The Reserve Bank of Malawi (RBM) rightly noted in its New Customs and Procedure Code (CPC) on Importation that:

“Lack of access to finance adversely affects growth and poverty alleviation as the impoverished find it difficult to accumulate savings, build assets to protect against risks, as well as invest in income-generating projects.”

The failure to bring these marginalised segments of the population into the financial system and give them access to loans not only deprives them of a chance to improve their livelihoods, but it also deprives the government and other financial institutions access to the funds that can be directed towards investment.

In a cash-based economy where approximately 75 percent of the cash existing outside the traditional banking system, mobile banking and the role it plays in promoting financial inclusion, is an important financial agenda that must be protected.

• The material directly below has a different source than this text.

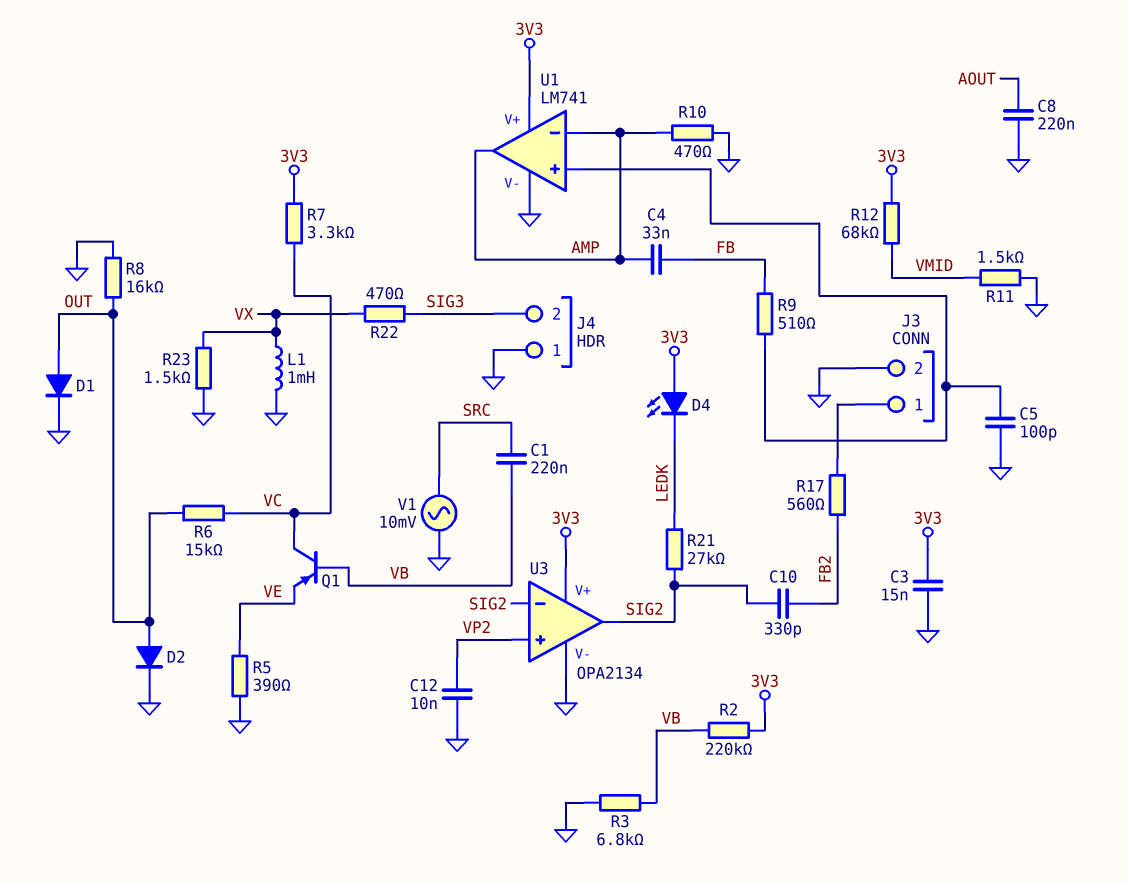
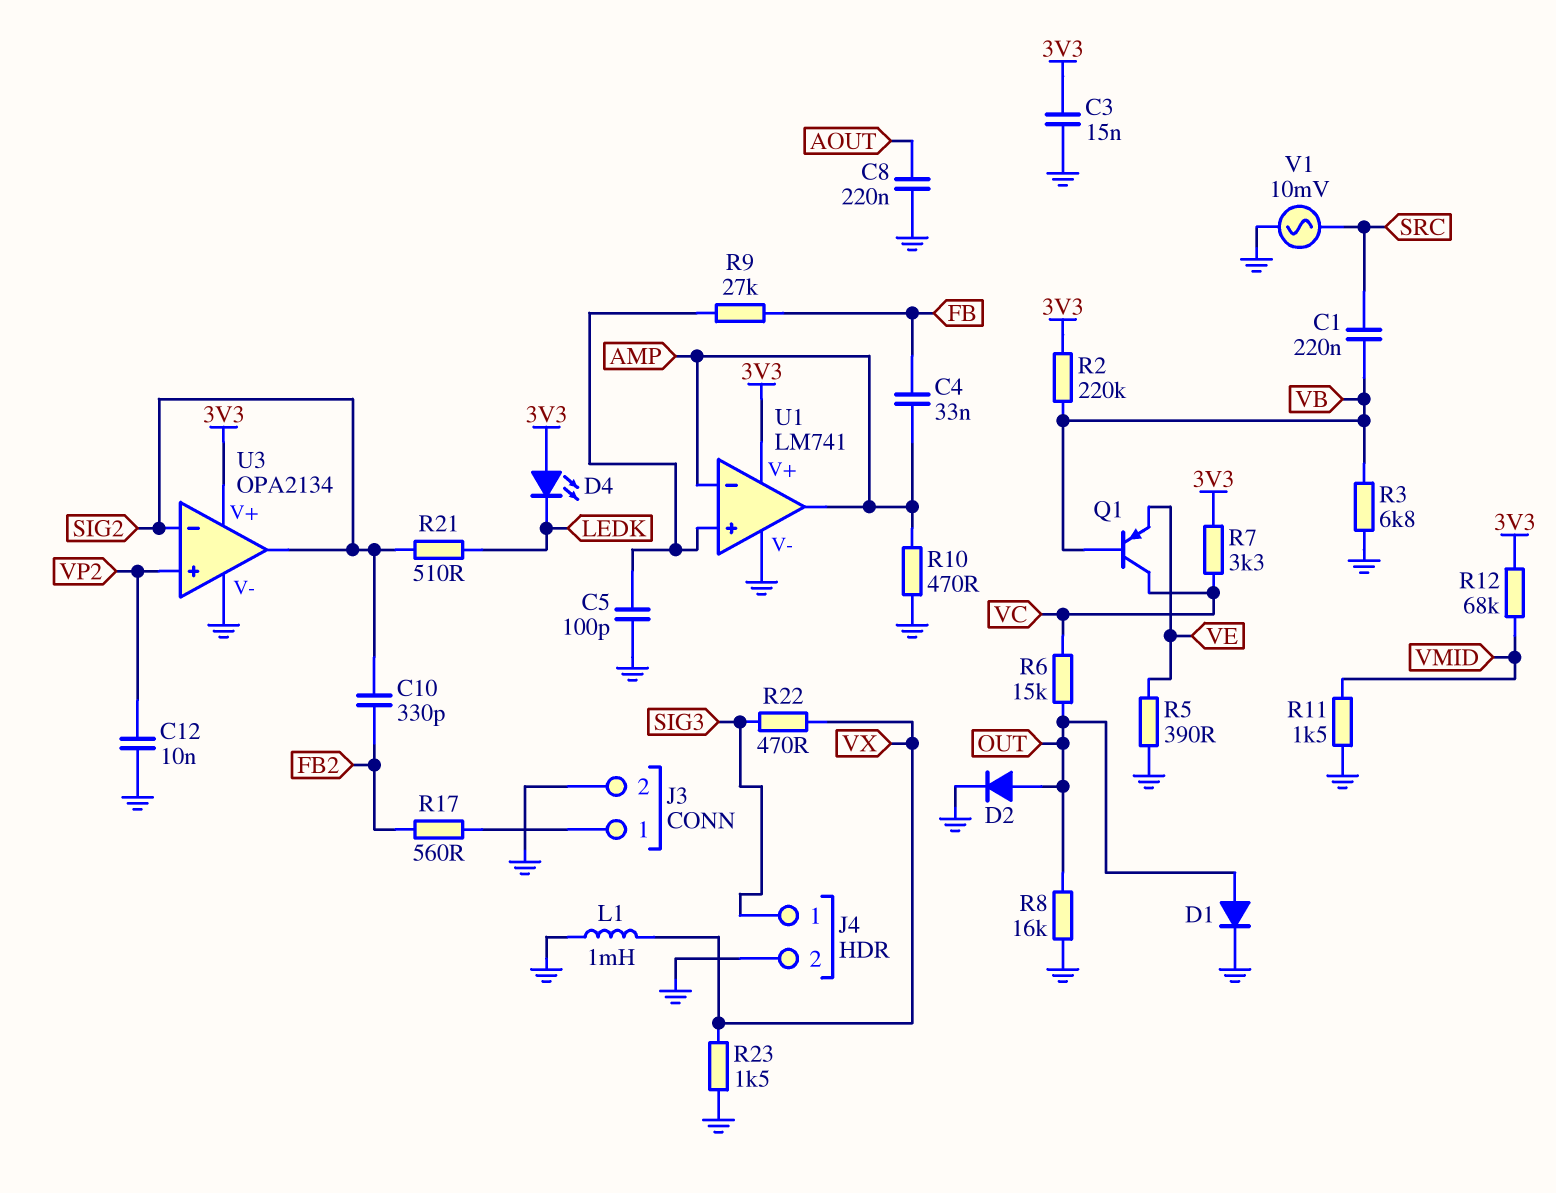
J4 pin 1: GND -> SIG3
J4 pin 2: SIG3 -> GND
R9: 510 (FB, U1/in+) -> 27k (FB, U1/in+)
R21: 27k (LEDK, SIG2) -> 510 (LEDK, SIG2)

The situation on the ground is likely worse considering that of the accounts that were included in the final statistics, some of those belonged to one customer. There is a tendency in Malawi among the banked population to own multiple accounts with one bank or different banks.

Considering that statistical discrepancy, RBM urged policy makers to create an enabling policy environment that offers opportunities for surpassing frontiers of financial inclusion. The central bank noted that deliberate policies to spur infrastructural acquisition and technological innovation were necessary to reduce mobile transaction costs.

The ultimate goal was that these reduced transaction costs would be essential in creating an enabling environment for financial services to be delivered more rapidly and more conveniently to all segments of the population, particularly the marginalised and those living below the poverty line.

Six years later in 2014, the number of people who were cut-off from the traditional financial system dropped to 71 percent as more and more people gained access. At the centre of this gain in financial inclusion was the development of mobile banking.

The mobile money agent network has grown and currently employ about 45 929 agents at end of June 2019, according to the National Payments Systems (NPS) report.

It is also estimated that about seven million, or 40 percent of the total population, are now subscribers of either TNM Mpamba or Airtel Money.

Surely, there was progress in incorporating these people in the conventional financial system. According to the NPS report, the value of mobile transaction rose from K375 billion in the first quarter of 2019 to K454 billion in the second quarter, a remarkable 21 percent in three months. Progress does not come much better, especially when it can be monetised like that.

Needless to say, Capitol Hill, thought this could be an opportunity to collect revenue to shore up its resource base. After all, by taxing this resource pool, government could gain at least K4.5 billion every quarter.

All things being equal, that would translate into K18.16 billion every year, or more than three times the K2.9 billion government set aside to boost legume and cotton production in this year’s national budget.

However, Capitol Hill might have erroneously assumed that the tax that they have introduced would not have any adverse impact on the mobile money market. Nothing could be further from the truth.

Soon after the news of the tax broke, mobile banking agents expressed dissatisfaction with the extra deduction from their earnings. Some have even threatened to abandon the market together.

If they make good on their threat and leave the market, it would mean less people on the ground to provide financial services, which could potentially trigger a ripple effect that could cause a downturn in mobile money transactions.

The resource pool which seems so productive now, won’t be so taxable after that. Not to mention, the gains that were made in including more people in the financial system would be reversed as more and more people opt out to avoid losing out on an ever-growing part of their cash during mobile transactions.

It is rather unfortunate how one piece of ill-conceived policy, no matter how well-meaning, could undermine a decades-worth of progress. That one percent government will make can throw thousands of marginalised people out of the financial system.

As much as we appreciate that government needs the additional cash injections, we can only hope that government has done enough research and conducted thorough investigations with relevant stakeholders to ensure that the financial gains accrued from the tax do not undermine the progress made in financial inclusion.